NIST Increases the Speed of Superconducting Circuits by Advancing Josephson Junction Barrier Technology

On May 1, 2023, NIST researchers published a paper titled: “Nb/a-Si/Nb Josephson junctions for high-density superconducting circuits” by David Olaya, John Biesecker, Manuel Castellanos-Beltran, Adam Sirois, Peter Hopkins, Paul Dresselhaus, and Sam Benz. The results presented in this paper are a significant step toward increasing the speed and density of superconductor circuits beyond the state-of-the-art.

Josephson junctions are key elements in superconducting circuits for quantum-based voltage and radio-frequency signal synthesis in communications metrology, for high-speed, energy-efficient circuits in advanced digital computing, and for qubits in quantum computing. Faster and smaller junctions will enable higher performance, primarily speed and scalability, for these applications.

Superconductive electronics are based on Josephson junctions (JJs), the superconducting elements analogous to transistors in semiconductor electronics. JJs can operate at clock frequencies in the 100s of gigahertz while dissipating very little power, offering potential advantages over traditional digital computing paradigms. However, the large size of the JJs is a limitation to scaling to higher circuit densities, which are presently less than 1/1000th the density of semiconductor circuits. This work improves the switching speed and shrinks the size of the Josephson junctions to diameters less than 100 nanometers, allowing more junctions to be packed into the same chip size. 
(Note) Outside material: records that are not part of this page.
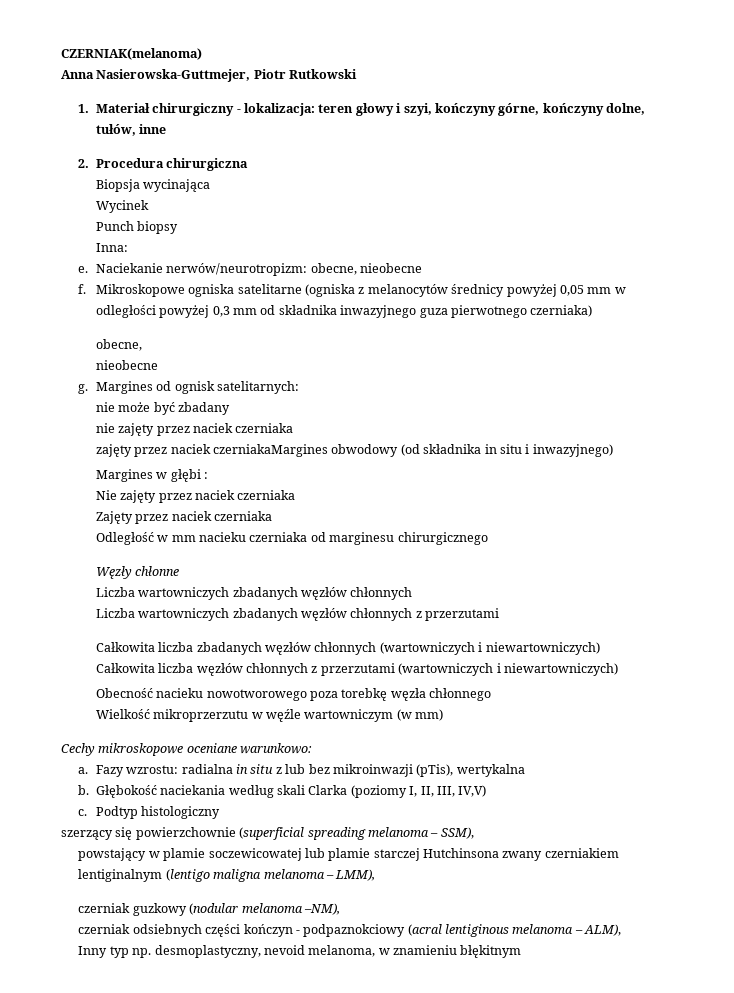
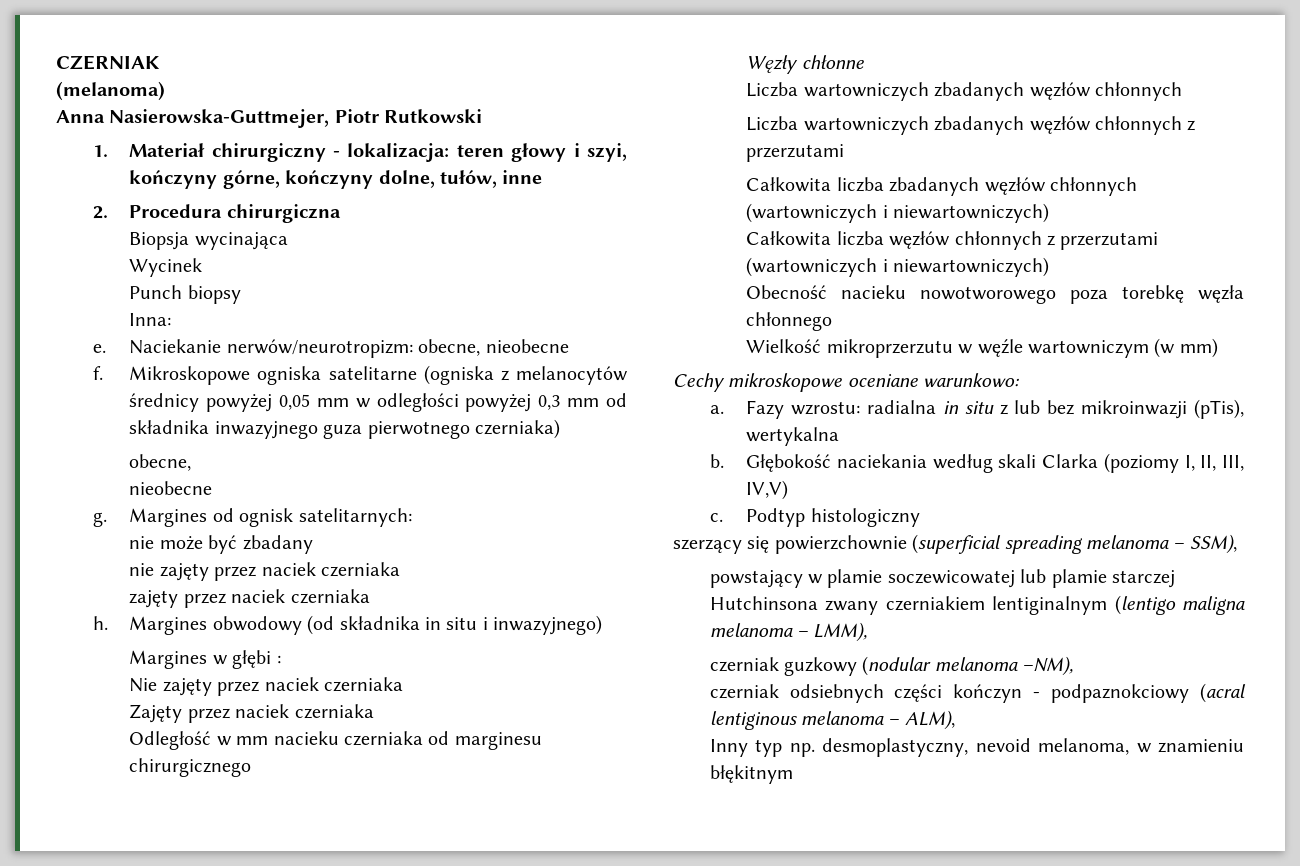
[61,48,202,60] CZERNIAK(melanoma) -> [56,55,160,70] [56,81,165,101] CZERNIAK // (melanoma)
[212,444,328,457] czerniakaMargines -> [290,589,370,604] [92,616,208,635] czerniaka // h. Margines

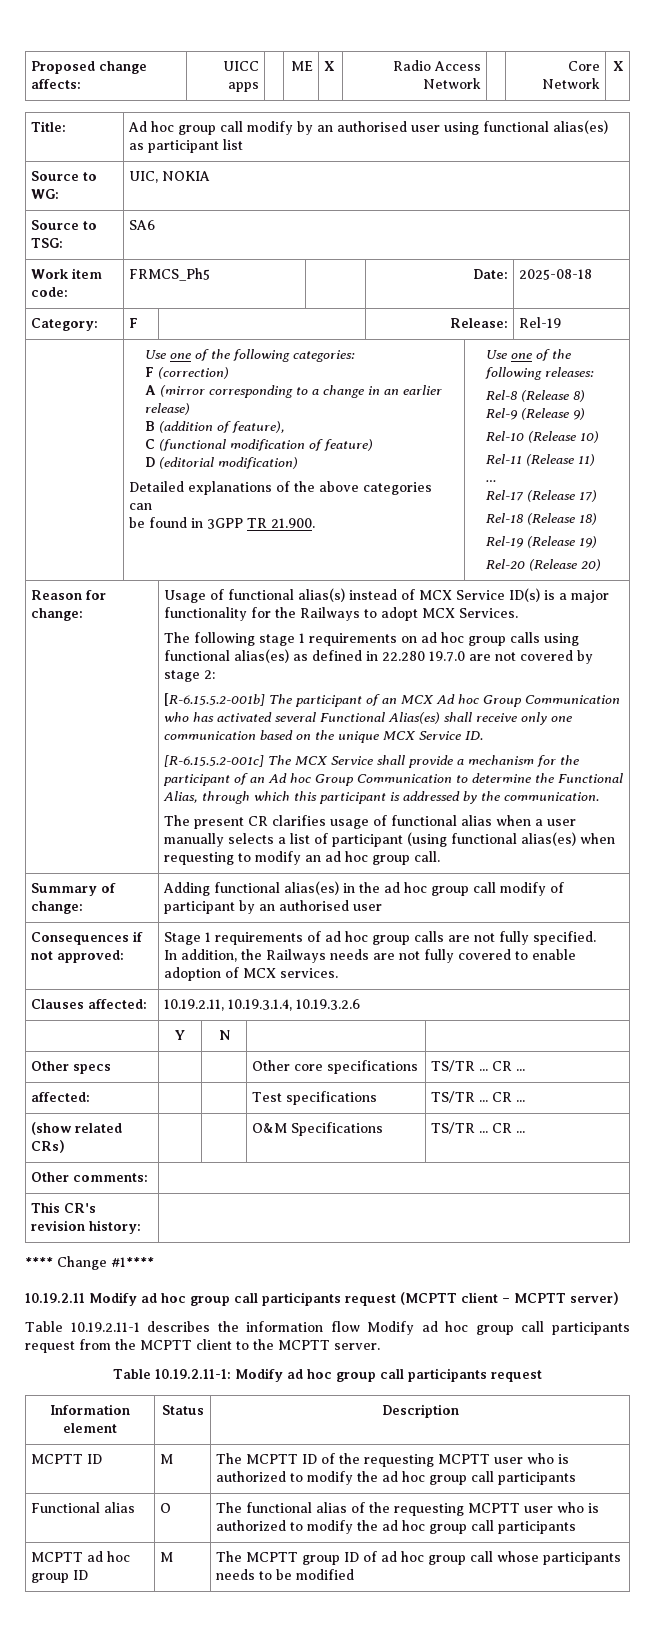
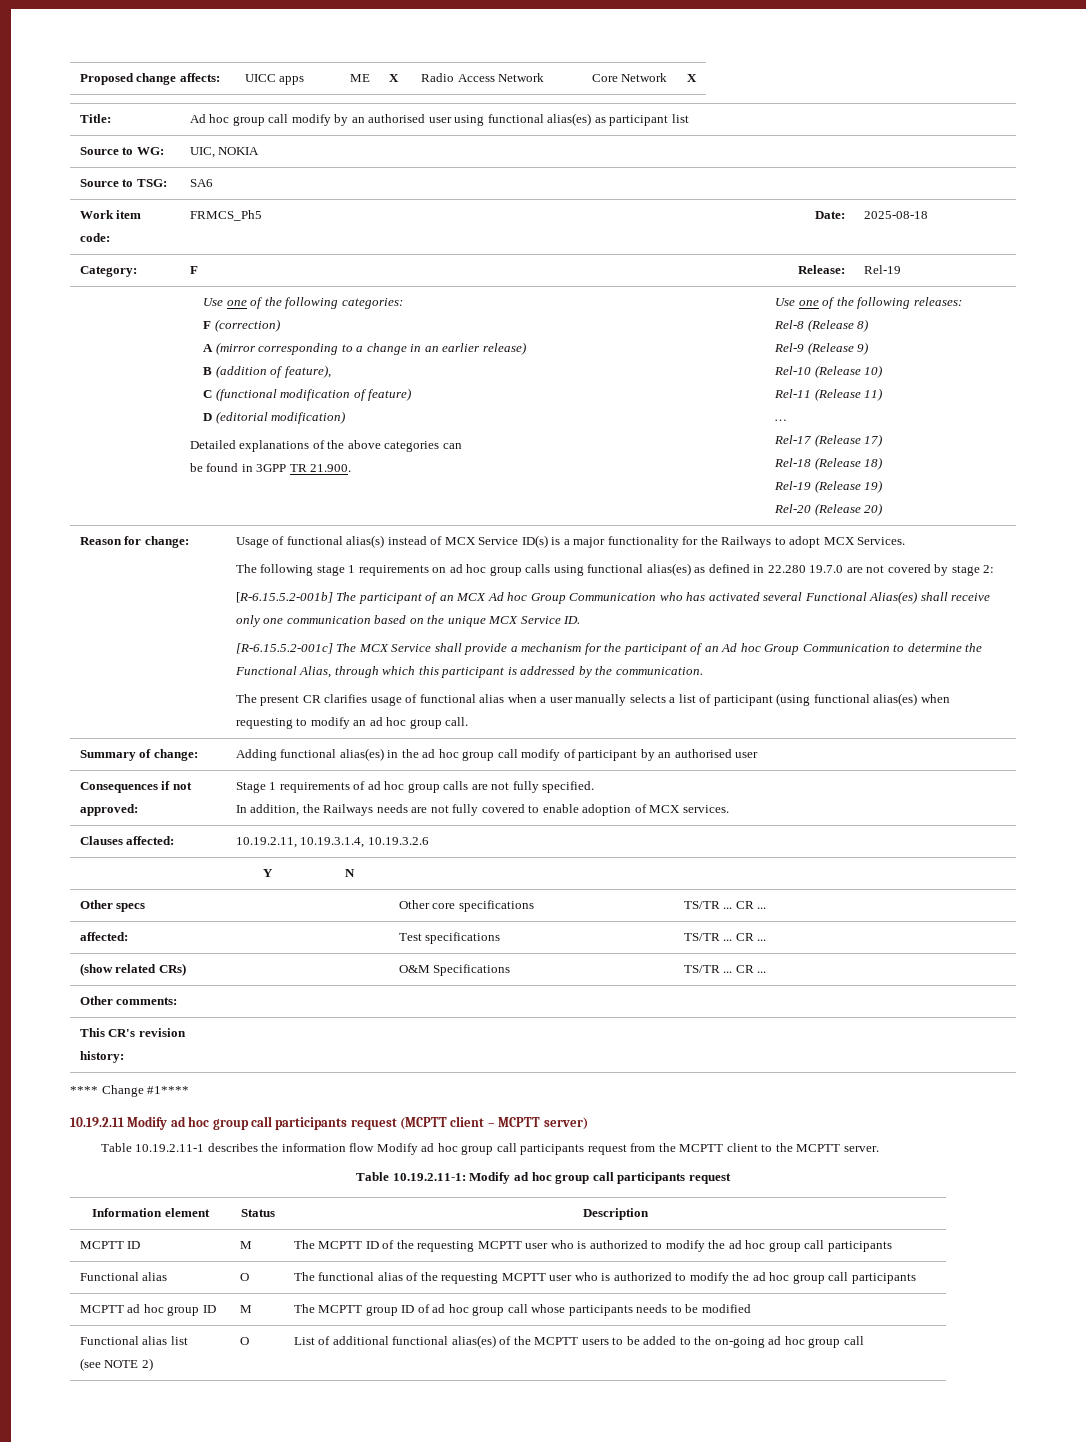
(355, 1574) none -> [79,1336,188,1345] [79,1358,153,1371] [239,1337,249,1345] [293,1335,864,1348] // Functional alias list // (see NOTE 2) | O | List of additional functional alias(es) of the MCPTT users to be added to the on-going ad hoc group call

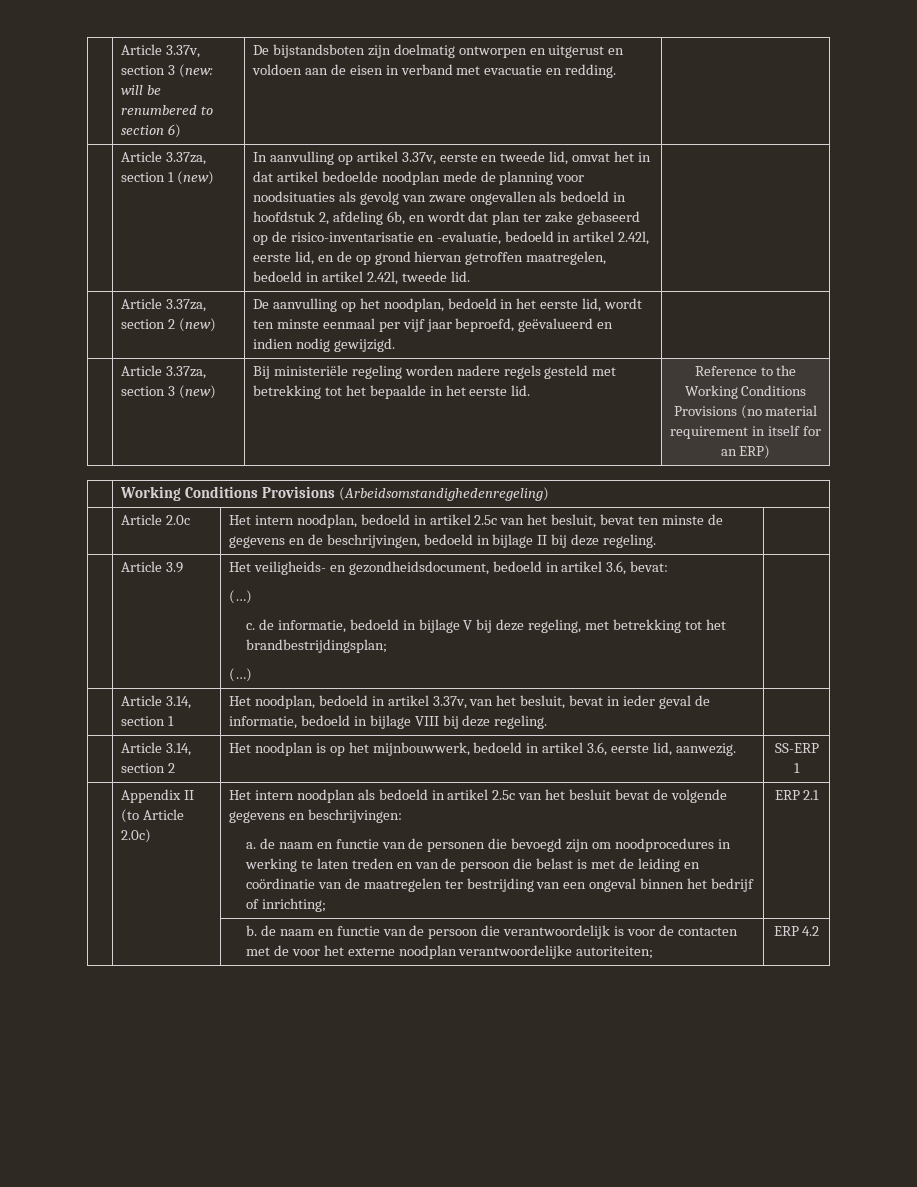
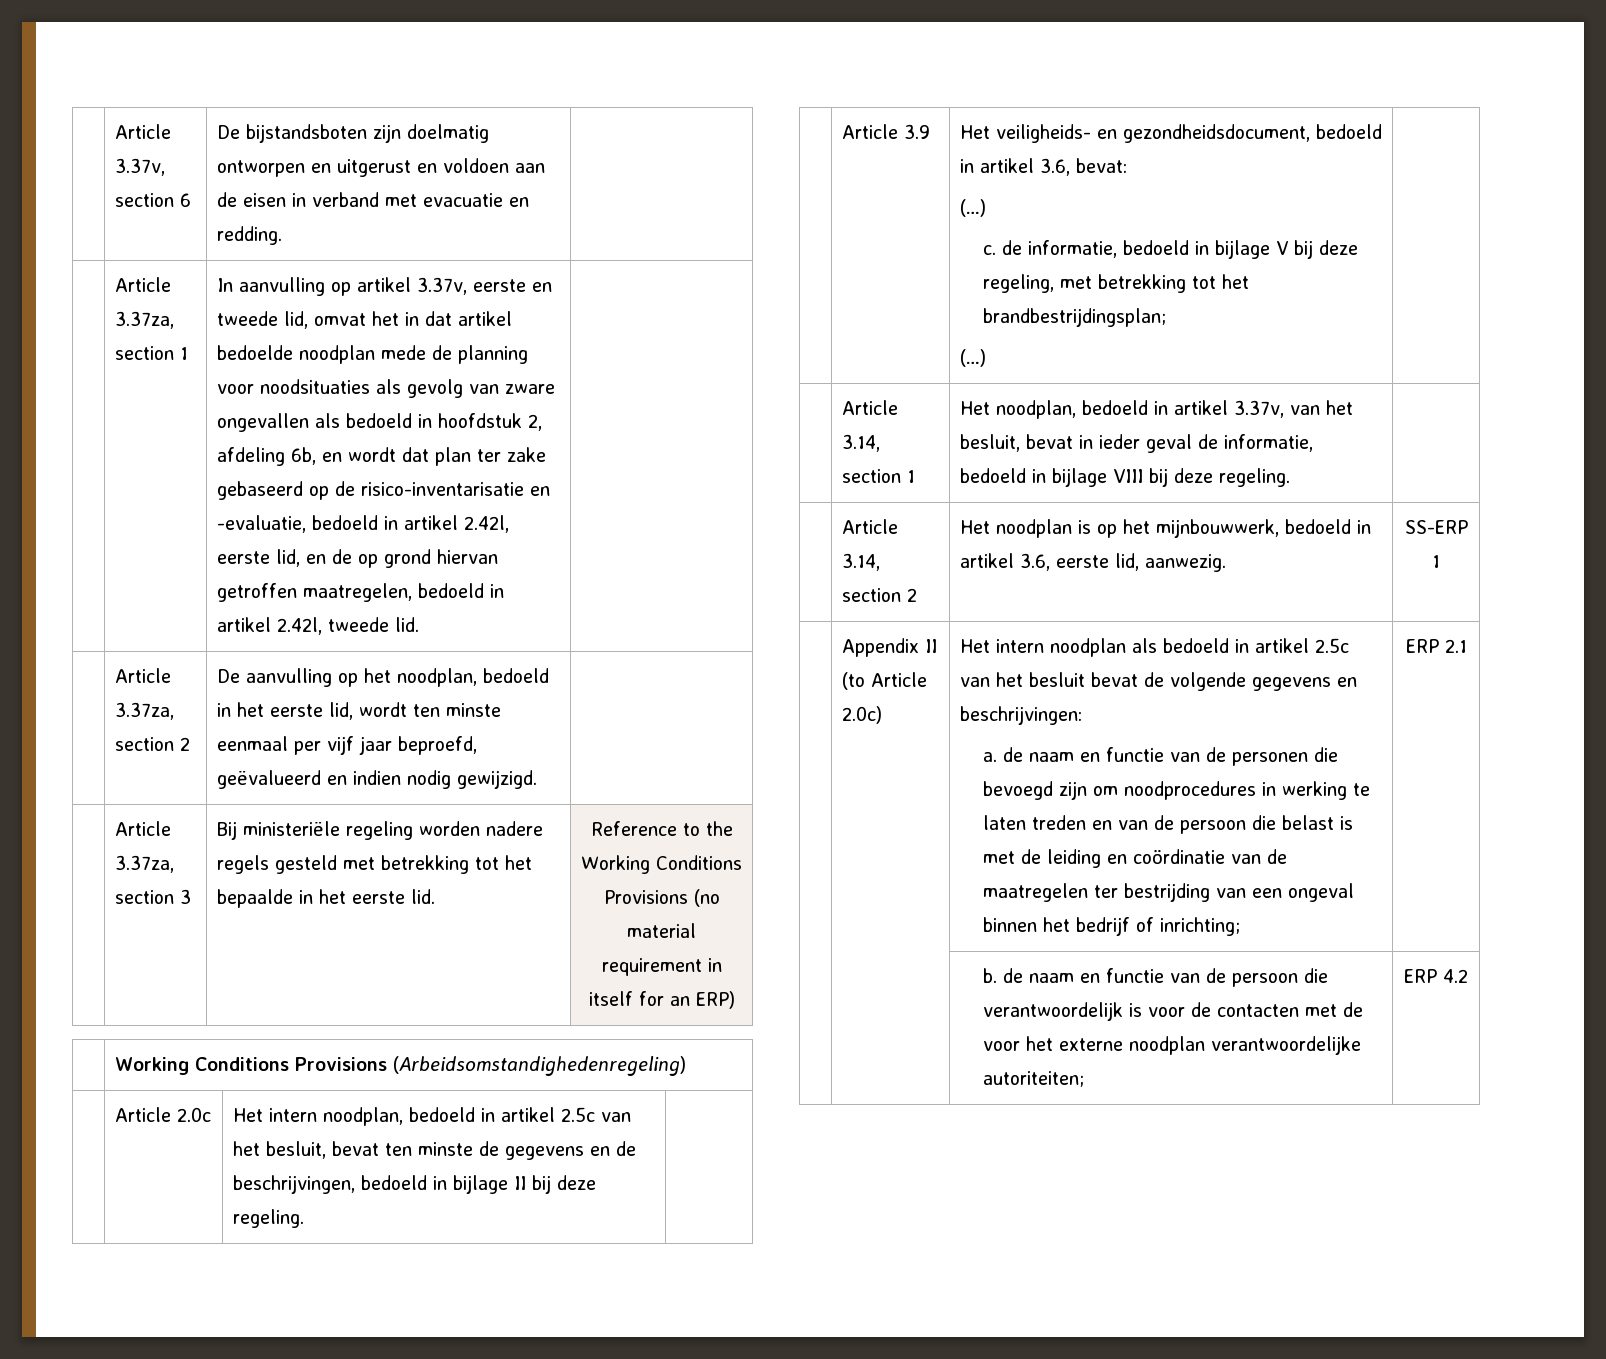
[167,64,213,78] [120,85,161,95] [120,105,213,115] [120,124,181,138] 3 (new: will be renumbered to section 6) -> [179,193,191,207] 6
[176,171,214,185] (new) -> (188, 353) none
[178,318,216,332] (new) -> (190, 744) none
[178,385,216,399] (new) -> (191, 896) none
The team demonstrated that high-quality niobium Josephson junctions with amorphous-silicon barriers can be fabricated with critical current densities much higher than can be achieved with aluminum oxide barriers, allowing the NIST team’s junctions to be made smaller and faster than is possible with that more common technology.  In addition, the team showed that annealing of the deposited films at a temperature of 300 °C for 1 hour can increase the critical currents of the junctions by more than 15 times the pre-annealed value without degrading the quality of the films or the junctions; this 300 °C anneal also increases the junction’s robustness to subsequent processing at temperatures below that, an advantage in junction manufacturability.